- Location in Adams County and the state of Wisconsin.
- Leola Location within Wisconsin Leola Location within the United States
- Coordinates: 44°12′11″N 89°38′52″W﻿ / ﻿44.20306°N 89.64778°W
- Country: United States
- State: Wisconsin
- County: Adams

Area
- • Total: 37.31 sq mi (96.62 km^{2})
- • Land: 37.28 sq mi (96.55 km^{2})
- • Water: 0.027 sq mi (0.07 km^{2})
- Elevation: 1,033 ft (315 m)

Population (2020)
- • Total: 287
- • Density: 7.70/sq mi (2.97/km^{2})
- Time zone: UTC-6 (Central (CST))
- • Summer (DST): UTC-5 (CDT)
- Area code: 608
- FIPS code: 55-43425
- GNIS feature ID: 1583543
- Website: leolawi.gov

= Leola, Wisconsin =

Leola is a town in Adams County in the U.S. state of Wisconsin. The population was 287 at the 2020 census, down from 308 at the 2010 census.

==Geography==
According to the United States Census Bureau, the town has a total area of 96.6 sqkm, of which 0.07 sqkm, or 0.08%, is water.

==Demographics==

At the 2020 census, there were 287 people, 130 households and 76 families residing in the town. The population density was 7.7 /mi2. There were 167 housing units at an average density of 4.5 /mi2. The racial makeup was 95.1% White, 0.3% African American, 0.3% Asian, 0.3% from other races. Hispanic or Latino of any race were 1% of the population.

There were 130 households, of which 15.7% had children under the age of 18 living with them, 52.1% were married couples living together, 8.4% had a female householder with no spouse present. 33.6% of all households were made up of individuals, and 10.9% had someone living alone who was 65 years of age or older.

20.5% of the population were under the age of 19, 2.4% from 20 to 24, 20.5% from 25 to 44, 28.9% from 45 to 64, and 19.4% who were 65 years of age or older. The median age was 48 years.

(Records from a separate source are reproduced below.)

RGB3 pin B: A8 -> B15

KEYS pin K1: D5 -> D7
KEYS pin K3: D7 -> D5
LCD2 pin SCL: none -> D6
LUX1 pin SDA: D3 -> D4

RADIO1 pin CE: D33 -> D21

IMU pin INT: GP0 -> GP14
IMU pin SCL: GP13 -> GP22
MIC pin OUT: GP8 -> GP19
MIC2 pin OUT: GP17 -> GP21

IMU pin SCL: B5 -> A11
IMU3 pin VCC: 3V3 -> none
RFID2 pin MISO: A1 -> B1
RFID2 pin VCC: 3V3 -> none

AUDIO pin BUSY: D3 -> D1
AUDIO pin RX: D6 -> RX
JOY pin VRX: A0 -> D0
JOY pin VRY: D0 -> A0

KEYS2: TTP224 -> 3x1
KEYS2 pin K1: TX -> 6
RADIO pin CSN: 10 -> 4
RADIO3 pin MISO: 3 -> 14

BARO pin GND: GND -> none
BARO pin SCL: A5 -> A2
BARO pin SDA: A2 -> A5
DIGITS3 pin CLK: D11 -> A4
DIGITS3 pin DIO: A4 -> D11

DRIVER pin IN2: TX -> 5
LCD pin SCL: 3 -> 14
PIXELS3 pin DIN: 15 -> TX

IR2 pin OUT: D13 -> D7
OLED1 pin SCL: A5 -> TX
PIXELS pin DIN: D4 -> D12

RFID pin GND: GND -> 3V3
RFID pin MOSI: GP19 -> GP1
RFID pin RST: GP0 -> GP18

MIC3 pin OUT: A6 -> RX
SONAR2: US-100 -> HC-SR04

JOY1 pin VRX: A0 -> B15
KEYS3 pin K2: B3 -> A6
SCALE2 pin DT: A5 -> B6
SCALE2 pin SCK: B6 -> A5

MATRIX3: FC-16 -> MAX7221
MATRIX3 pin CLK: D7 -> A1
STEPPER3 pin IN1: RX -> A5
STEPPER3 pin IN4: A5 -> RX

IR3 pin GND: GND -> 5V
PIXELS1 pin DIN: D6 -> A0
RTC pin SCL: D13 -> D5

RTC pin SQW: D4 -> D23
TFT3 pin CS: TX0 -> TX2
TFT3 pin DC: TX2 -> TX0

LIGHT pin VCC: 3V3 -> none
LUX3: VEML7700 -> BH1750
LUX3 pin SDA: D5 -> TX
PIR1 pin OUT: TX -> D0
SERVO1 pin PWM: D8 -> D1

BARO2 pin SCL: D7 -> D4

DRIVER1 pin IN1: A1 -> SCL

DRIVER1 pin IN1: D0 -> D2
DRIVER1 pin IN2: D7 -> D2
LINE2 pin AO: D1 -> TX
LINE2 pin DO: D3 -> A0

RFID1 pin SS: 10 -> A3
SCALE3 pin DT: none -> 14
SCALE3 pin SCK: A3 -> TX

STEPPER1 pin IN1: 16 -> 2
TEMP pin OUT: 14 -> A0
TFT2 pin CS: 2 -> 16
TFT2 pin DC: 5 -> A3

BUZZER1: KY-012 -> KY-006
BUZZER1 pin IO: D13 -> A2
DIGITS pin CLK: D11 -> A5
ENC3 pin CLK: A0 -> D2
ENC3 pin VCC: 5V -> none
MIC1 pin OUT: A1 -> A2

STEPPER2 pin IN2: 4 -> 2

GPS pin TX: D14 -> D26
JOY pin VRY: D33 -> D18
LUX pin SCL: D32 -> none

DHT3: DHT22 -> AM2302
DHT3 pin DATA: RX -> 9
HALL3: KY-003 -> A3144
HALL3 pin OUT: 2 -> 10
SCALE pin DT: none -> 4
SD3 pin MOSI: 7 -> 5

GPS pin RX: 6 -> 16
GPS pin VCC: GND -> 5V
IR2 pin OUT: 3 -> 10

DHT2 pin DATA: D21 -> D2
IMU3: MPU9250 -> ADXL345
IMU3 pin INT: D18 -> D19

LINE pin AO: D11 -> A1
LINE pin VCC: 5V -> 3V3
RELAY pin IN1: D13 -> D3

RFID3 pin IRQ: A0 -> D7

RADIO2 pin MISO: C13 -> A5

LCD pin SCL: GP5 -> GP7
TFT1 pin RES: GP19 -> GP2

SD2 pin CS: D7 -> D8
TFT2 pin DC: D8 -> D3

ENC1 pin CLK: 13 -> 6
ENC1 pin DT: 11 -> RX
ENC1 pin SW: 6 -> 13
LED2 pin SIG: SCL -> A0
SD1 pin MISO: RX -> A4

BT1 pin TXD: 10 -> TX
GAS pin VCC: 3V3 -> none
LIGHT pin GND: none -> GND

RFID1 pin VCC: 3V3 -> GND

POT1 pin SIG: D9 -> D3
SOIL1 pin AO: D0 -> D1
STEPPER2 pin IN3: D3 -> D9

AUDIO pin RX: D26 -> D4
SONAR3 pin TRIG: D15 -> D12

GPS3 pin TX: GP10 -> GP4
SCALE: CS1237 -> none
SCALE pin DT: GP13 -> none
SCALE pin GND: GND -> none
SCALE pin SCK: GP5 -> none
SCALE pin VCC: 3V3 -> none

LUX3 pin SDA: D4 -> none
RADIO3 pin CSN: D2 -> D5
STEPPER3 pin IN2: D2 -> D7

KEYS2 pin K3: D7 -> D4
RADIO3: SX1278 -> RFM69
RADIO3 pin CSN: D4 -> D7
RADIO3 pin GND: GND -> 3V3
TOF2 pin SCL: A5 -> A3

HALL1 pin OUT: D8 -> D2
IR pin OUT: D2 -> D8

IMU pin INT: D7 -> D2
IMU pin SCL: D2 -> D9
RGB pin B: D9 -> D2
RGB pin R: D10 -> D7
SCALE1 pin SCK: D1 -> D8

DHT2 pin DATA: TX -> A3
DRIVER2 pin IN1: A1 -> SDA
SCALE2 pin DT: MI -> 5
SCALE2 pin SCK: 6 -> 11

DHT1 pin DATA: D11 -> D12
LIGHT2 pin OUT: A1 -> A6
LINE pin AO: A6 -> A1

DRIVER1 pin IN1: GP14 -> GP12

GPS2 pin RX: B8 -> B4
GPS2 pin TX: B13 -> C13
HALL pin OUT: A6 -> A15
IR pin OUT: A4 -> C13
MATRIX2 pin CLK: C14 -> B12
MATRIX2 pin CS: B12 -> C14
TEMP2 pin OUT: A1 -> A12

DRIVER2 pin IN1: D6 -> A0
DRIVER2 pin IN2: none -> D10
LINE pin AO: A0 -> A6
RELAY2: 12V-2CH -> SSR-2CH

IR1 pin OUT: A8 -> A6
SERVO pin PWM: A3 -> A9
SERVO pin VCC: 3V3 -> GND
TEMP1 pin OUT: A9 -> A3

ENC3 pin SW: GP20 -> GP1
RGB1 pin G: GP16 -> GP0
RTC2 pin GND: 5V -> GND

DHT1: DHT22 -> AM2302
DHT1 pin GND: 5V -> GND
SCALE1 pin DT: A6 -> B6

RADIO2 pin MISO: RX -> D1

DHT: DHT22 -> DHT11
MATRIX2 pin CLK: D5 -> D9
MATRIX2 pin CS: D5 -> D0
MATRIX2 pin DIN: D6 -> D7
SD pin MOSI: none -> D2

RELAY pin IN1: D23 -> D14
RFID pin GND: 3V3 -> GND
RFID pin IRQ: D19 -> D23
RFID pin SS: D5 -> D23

The median household income was $53,125 and the median family income was $74,583. About 7.7% of the population were below the poverty line, including 9.4% of those under the age of eighteen and 6.9% of those 65 or over.

Historical population
| Census | Pop. | Note | %± |
| 1870 | 185 |  | — |
| 1880 | 238 |  | 28.6% |
| 1890 | 240 |  | 0.8% |
| 1900 | 384 |  | 60.0% |
| 1910 | 365 |  | −4.9% |
| 1920 | 315 |  | −13.7% |
| 1930 | 255 |  | −19.0% |
| 1940 | 244 |  | −4.3% |
| 1950 | 206 |  | −15.6% |
| 1960 | 207 |  | 0.5% |
| 1970 | 184 |  | −11.1% |
| 1980 | 237 |  | 28.8% |
| 1990 | 217 |  | −8.4% |
| 2000 | 265 |  | 22.1% |
| 2010 | 308 |  | 16.2% |
| 2020 | 287 |  | −6.8% |
U.S. Decennial Census

==Education==
It is in the Tri-County Area School District.